Sell in May and go away must be one of the most famous phrases in the stock market. But is this adage a myth or a fact? There are plenty of myths in the stock market that never has been tested. There is a lot of academic empirical evidence showing this anomaly has been in existence for many decades, both in the USA and elsewhere, but we like to test ourselves.

Perhaps surprisingly, the phrase is spot on. It turns out sell in May and go away makes sense, at least how we tested it.  The period from May until October is a seasonally very weak period for the S&P 500. May itself is not such a bad month, but the summer doldrums until the end of September has been weak for over 60 years.

Does this mean you should sell your stocks in May?

If you are a long-term buy-and-hold investor – no.
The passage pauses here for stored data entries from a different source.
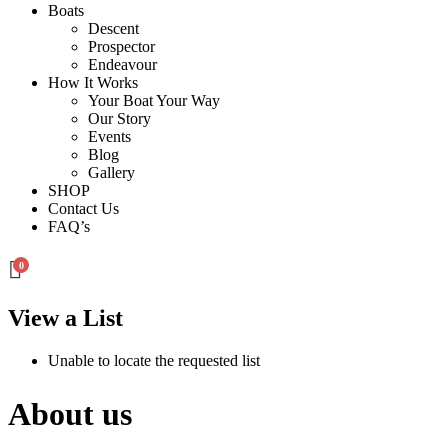
Boats
Descent
Prospector
Endeavour
How It Works
Your Boat Your Way
Our Story
Events
Blog
Gallery
SHOP
Contact Us
FAQ’s
0
View a List
Unable to locate the requested list
About us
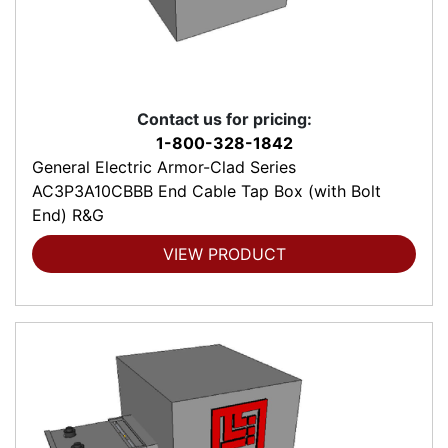
Contact us for pricing:
1-800-328-1842
General Electric Armor-Clad Series
AC3P3A10CBBB End Cable Tap Box (with Bolt
End) R&G
VIEW PRODUCT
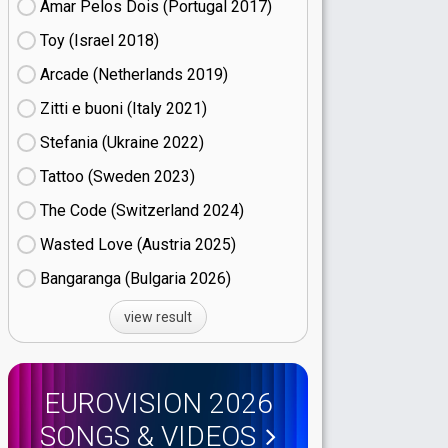
Amar Pelos Dois (Portugal
17)
Toy (Israel
18)
Arcade (Netherlands
19)
Zitti e buoni​ (Italy
21)
Stefania (Ukraine
22)
Tattoo (Sweden
23)
The Code (Switzerland
24)
Wasted Love (Austria
25)
Bangaranga (Bulgaria
26)
view result
EUROVISION 2026
SONGS & VIDEOS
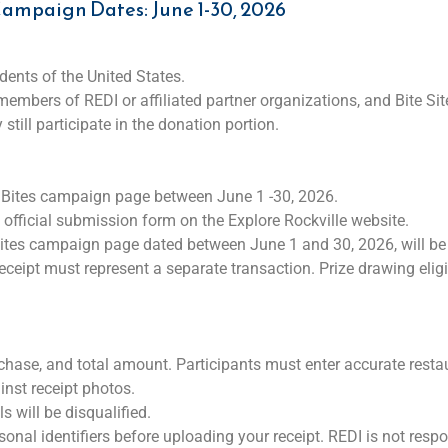
ampaign Dates: June 1-30, 2026
idents of the United States.
bers of REDI or affiliated partner organizations, and Bite Sit
still participate in the donation portion.
al Bites campaign page between June 1 -30, 2026.
e official submission form on the Explore Rockville website.
 Bites campaign page dated between June 1 and 30, 2026, will be 
eceipt must represent a separate transaction. Prize drawing elig
chase, and total amount. Participants must enter accurate resta
inst receipt photos.
s will be disqualified.
sonal identifiers before uploading your receipt. REDI is not respo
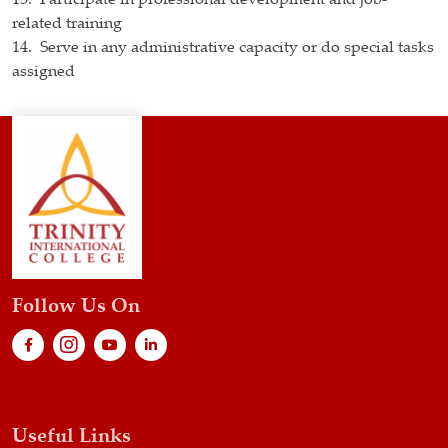
13. Participate in professional development and job-
related training
14. Serve in any administrative capacity or do special tasks
assigned
Follow Us On
Useful Links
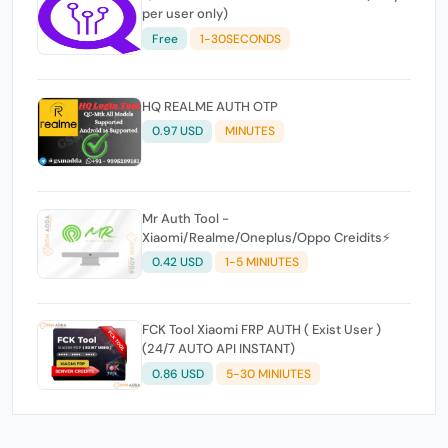
per user only)
Free
1-30SECONDS
HQ REALME AUTH OTP
0.97 USD
MINUTES
Mr Auth Tool -
Xiaomi/Realme/Oneplus/Oppo Creidits⚡
0.42 USD
1-5 MINIUTES
FCK Tool Xiaomi FRP AUTH ( Exist User )
(24/7 AUTO API INSTANT)
0.86 USD
5-30 MINIUTES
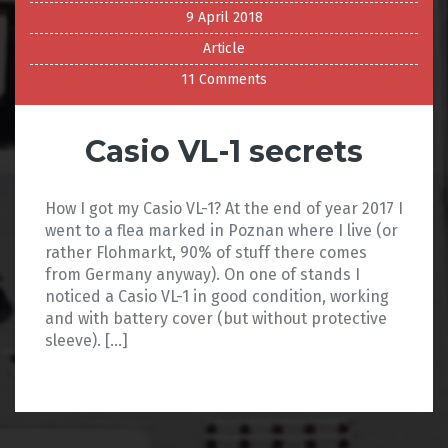
9 April 2018
Article
11 Comments
Casio VL-1 secrets
How I got my Casio VL-1? At the end of year 2017 I
went to a flea marked in Poznan where I live (or
rather Flohmarkt, 90% of stuff there comes
from Germany anyway). On one of stands I
noticed a Casio VL-1 in good condition, working
and with battery cover (but without protective
sleeve). […]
Then you just keep your stocks and forget about it.

However, if you are a short-term trader you can exploit many of the seasonalities that exist in the stock market.

We have made an update on this post:

The sell in May and go away seasonality – let’s test

We test the following on the ETF with the ticker code SPY that tracks the S&P 500 from 1993 until today:

  • Buy the open on the first day of May, sell the open first day in October, versus
  • Buy the open on the first day of October, sell the open first day in May.

Our time periods are not equal. We chose to exit in October instead of November because we know the 4th quarter is the best quarter historically.

Buying the open in May and selling the open in October gives this accumulated chart:

As we can see, it’s more or less a flat return over 24 years! There are “just” 9 losing periods, but they average a loss of 10,77% vs. an average gain of 7.21% for winning periods.

Buying the open in October and selling the open in May gives this accumulated chart:

Now we are talking. The annual return is 9.04% with only 57% exposure in the market (time in the market). The average winning period is 14.04% vs the average losing period of -11.16%. Just 3 losing periods: 2000, 2007 and 2008 (flat in 1993).

Sell in May and go away – conclusion:

Sell in May and go away is not a myth. All the gains in the S&P 500 since 1993 have come from being invested from October until the end of April. One of the main reasons is that both August and September are the two worst months of the year in stocks.